= Hilary Timmins =

New Zealand television presenter

Hilary Timmins is a New Zealand television presenter who began her television career in 1986 as a co-host of the game show It's in the Bag. She later appeared on other New Zealand television programmes and was associated with the New Zealand Lotto from 1992 to 2008, fronting its weekly live draw and contributing to other aspects of its production.

Timmins later wrote and directed Dream Catchers, a television educational series about New Zealanders living in the United Kingdom, for which she received a Points of Light award.

==Career==
Timmins first appeared on New Zealand Television in 1986 after studying English literature and ancient history at Auckland University coupled with a busy modelling career – when she began her co-hosting role of the iconic NZ game show It’s in the Bag.

Born in New Zealand to Scottish parents, Timmins went on to become a household name, appearing on many successful television shows for an unbroken 22 years.

In 1992, Timmins began her long association with the New Zealand Lotto; a relationship that continued until 2008 when she left to travel abroad.
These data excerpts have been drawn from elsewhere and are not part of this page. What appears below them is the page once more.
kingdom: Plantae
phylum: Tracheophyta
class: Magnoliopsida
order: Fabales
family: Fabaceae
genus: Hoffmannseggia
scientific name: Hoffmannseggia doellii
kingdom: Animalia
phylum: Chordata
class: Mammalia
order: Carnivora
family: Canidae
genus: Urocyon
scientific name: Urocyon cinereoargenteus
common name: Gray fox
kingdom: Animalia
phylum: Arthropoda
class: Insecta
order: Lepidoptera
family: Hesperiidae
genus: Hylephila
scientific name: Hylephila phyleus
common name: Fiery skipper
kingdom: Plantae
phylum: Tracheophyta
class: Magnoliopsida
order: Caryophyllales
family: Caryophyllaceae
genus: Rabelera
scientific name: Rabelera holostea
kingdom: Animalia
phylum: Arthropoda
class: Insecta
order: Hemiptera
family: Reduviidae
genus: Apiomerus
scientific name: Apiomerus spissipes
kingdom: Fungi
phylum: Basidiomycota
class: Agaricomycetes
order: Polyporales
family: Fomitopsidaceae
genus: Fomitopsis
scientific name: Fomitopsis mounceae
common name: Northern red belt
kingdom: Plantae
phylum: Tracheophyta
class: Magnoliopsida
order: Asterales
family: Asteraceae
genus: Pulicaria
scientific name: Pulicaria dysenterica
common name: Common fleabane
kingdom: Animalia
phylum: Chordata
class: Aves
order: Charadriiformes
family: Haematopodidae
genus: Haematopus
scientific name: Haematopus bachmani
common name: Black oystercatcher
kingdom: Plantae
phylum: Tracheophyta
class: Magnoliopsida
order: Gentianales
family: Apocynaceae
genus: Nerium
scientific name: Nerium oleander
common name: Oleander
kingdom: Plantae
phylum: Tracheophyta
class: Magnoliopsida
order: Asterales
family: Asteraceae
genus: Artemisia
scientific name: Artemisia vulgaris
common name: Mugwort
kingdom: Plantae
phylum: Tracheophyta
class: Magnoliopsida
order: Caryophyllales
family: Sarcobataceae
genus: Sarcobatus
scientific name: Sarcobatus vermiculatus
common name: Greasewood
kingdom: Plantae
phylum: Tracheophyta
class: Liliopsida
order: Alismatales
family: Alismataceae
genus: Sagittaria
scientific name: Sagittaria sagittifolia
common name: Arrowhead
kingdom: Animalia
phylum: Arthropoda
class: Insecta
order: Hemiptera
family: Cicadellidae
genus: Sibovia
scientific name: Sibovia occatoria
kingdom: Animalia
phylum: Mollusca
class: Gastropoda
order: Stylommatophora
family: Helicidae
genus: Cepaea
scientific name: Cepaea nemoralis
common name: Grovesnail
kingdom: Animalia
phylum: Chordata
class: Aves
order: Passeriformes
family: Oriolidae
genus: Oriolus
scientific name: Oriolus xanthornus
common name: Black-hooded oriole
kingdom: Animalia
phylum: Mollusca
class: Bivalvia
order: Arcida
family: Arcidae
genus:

In addition to scripting and creating aspects of the production, she fronted the weekly live Lotto Draw during this period. Her involvement with Lotto also stretched to the directing of many community grants and celebrity inserts, as well as appearing in numerous brand commercials and fronting sponsorship and promotional campaign including the America's Cup and Festival of New Zealand.

She also worked constantly as a guest speaker and host of corporate and black tie fundraisers, public and civic functions, as well as high-profile product endorsement and commercials.

Timmins has been actively involved in community and charity work. She was the Chief Celebrity Ambassador for Variety New Zealand and has worked as an ambassador for Skylight children's charity and Victim Support. She has interviewed many celebrities and personalities including Michael Crawford, Dannii Minogue, Christina Aguilera, Jewell, Vanessa May, Jimeoin, Russell Watson and Jonah Lomu. She is also known for filming “It’s In The Bag” from Scott Base, Antarctica, co-anchoring various telethons, hosting and performing as a singer for the Live Lotto Draw in front of a crowd of 250,000 at Xmas in the Park, Auckland and Christchurch, being New Zealand's first female game-show host on Telebingo, and sailing during elimination races on the New Zealand America's Cup yacht "Black Magic".

Timmins lives in London and recently wrote and directed the TV and educational series "Dream Catchers", a series about inspirational New Zealanders in the UK for which she received a Points of Light award from the then British Prime Minister Teresa May. The series also featured as part of the Oceania exhibition at the Royal Academy and is used in NZ schools as a careers guide. She is currently occupied with new writing projects. Timmins is married to New Zealand film producer/financier Robert Whitehouse.